The two csv files I have are customers (fields= customerName,customerID,region,IsActive) with one row per customer and the second is Purchases (fields=customerName, customerID, productName, purchaseDate) with one row per purchase. I am trying to create a list of all the active customers in Northwest region and when they first purchased 5 specific products (the purchases csv include 100+ different products but I only care about these 5). Customers could have bought 0, 1, 2, 3, 4 or all 5 of the target products but after the join I want the customer record to show up five times (once for each product) regardless of it was purchased.
currently this is what I have:
| from inputlookup:"customer.csv"
| where (Region="NW") AND (IsActive="True")
|join customerID type=left max=0
[|inputlookup Purchases.csv
|where (productName="Train" OR productName="Car" OR productName="Truck" OR productName="Bike" OR productName="Scooter")]
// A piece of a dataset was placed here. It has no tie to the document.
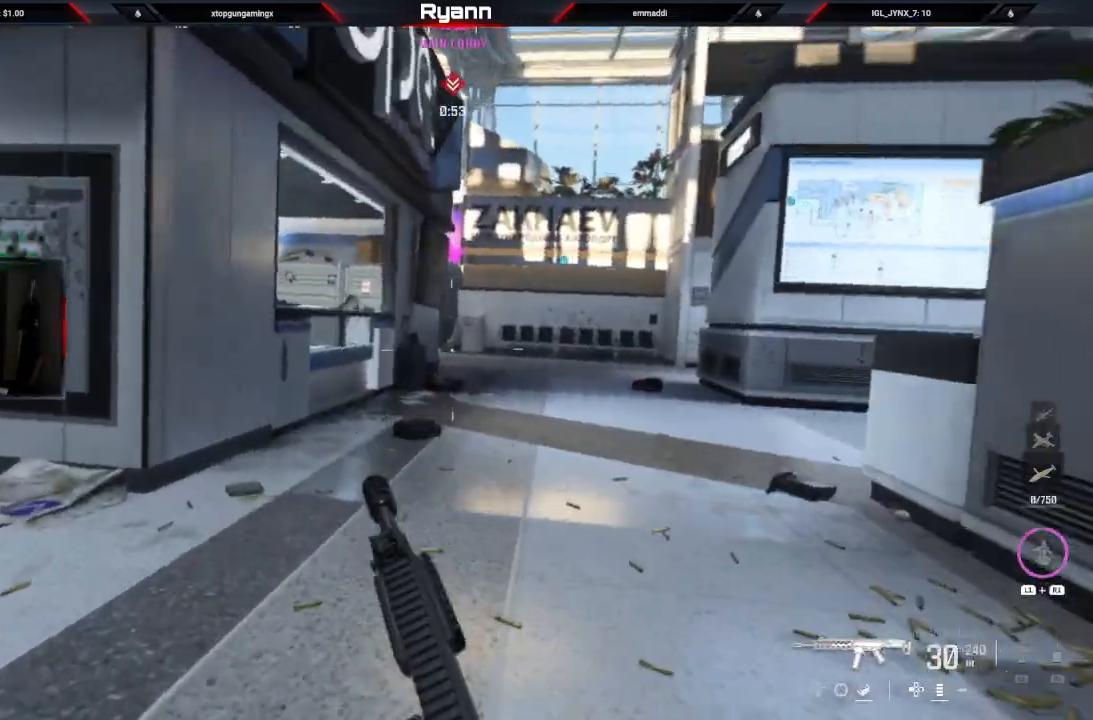
{"buttons": [], "left_stick": "up", "right_stick": "left", "events": [[50, "CROSS", "down"], [200, "CROSS", "up"], [267, "L3", "down"], [317, "right_stick", "left"], [383, "L3", "up"]]}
This gets me (Tom bought 2 products, Jill bought all 5 and Ken bought none):
customerName,customerID,region,IsActive,customerName, customerID, productName, purchaseDate
Tom,1,NW,True,Tom,1,Train,7/25/12
Tom,1,NW,True,Tom,1,Car,7/2/12
Jill,2,NW,True,Jill,2,Train,5/3/13
Jill,2,NW,True,Jill,2,Car,7/12/15
Jill,2,NW,True,Jill,2,Truck,8/9/10
Jill,2,NW,True,Jill,2,Bike,1/2/13
Jill,2,NW,True,Jill,2,Scooter,4/5/7
What I want is (all customers to show up 5 times so Tom would have 3 rows without a purchase date, Jill would stay the same and Ken would have 5 rows without dates):
Tom,1,NW,True,Tom,1,Train,7/25/12
Tom,1,NW,True,Tom,1,Car,7/2/12
Tom,1,NW,True,Tom,1,Truck,
Tom,1,NW,True,Tom,1,Bike,
Tom,1,NW,True,Tom,1,Scooter,
Jill,2,NW,True,Jill,2,Train,5/3/13
Jill,2,NW,True,Jill,2,Car,7/12/15
Jill,2,NW,True,Jill,2,Truck,8/9/10
Jill,2,NW,True,Jill,2,Bike,1/2/13
Jill,2,NW,True,Jill,2,Scooter,4/5/7
Ken,3,NW,True,Ken,3,Train,
Ken,3,NW,True,Ken,3,Car,
Ken,3,NW,True,Ken,3,Truck,
Ken,3,NW,True,Ken,3,Bike,
Ken,3,NW,True,Ken,3,Scooter,
Give this a try
| from inputlookup:"customer.csv"
| where (Region="NW") AND (IsActive="True")
| eval productName=split("Train##Car##Truck##Bike##Scooter","##")
| mvexpand productName
| lookup Purchases.csv customerID productName OUTPUT purchaseDate
Give this a try
| from inputlookup:"customer.csv"
| where (Region="NW") AND (IsActive="True")
| eval productName=split("Train##Car##Truck##Bike##Scooter","##")
| mvexpand productName
| lookup Purchases.csv customerID productName OUTPUT purchaseDate
Thanks!! This is almost perfect. There are some customers who bought two different versions of the same product and I only want most recent version. I tried to remove it with:
|eval CustProd= customerName+productName
|dedup UserCert sortby -purchaseDate
but it didn't work. Do you have any ideas of how to get rid of the extra values?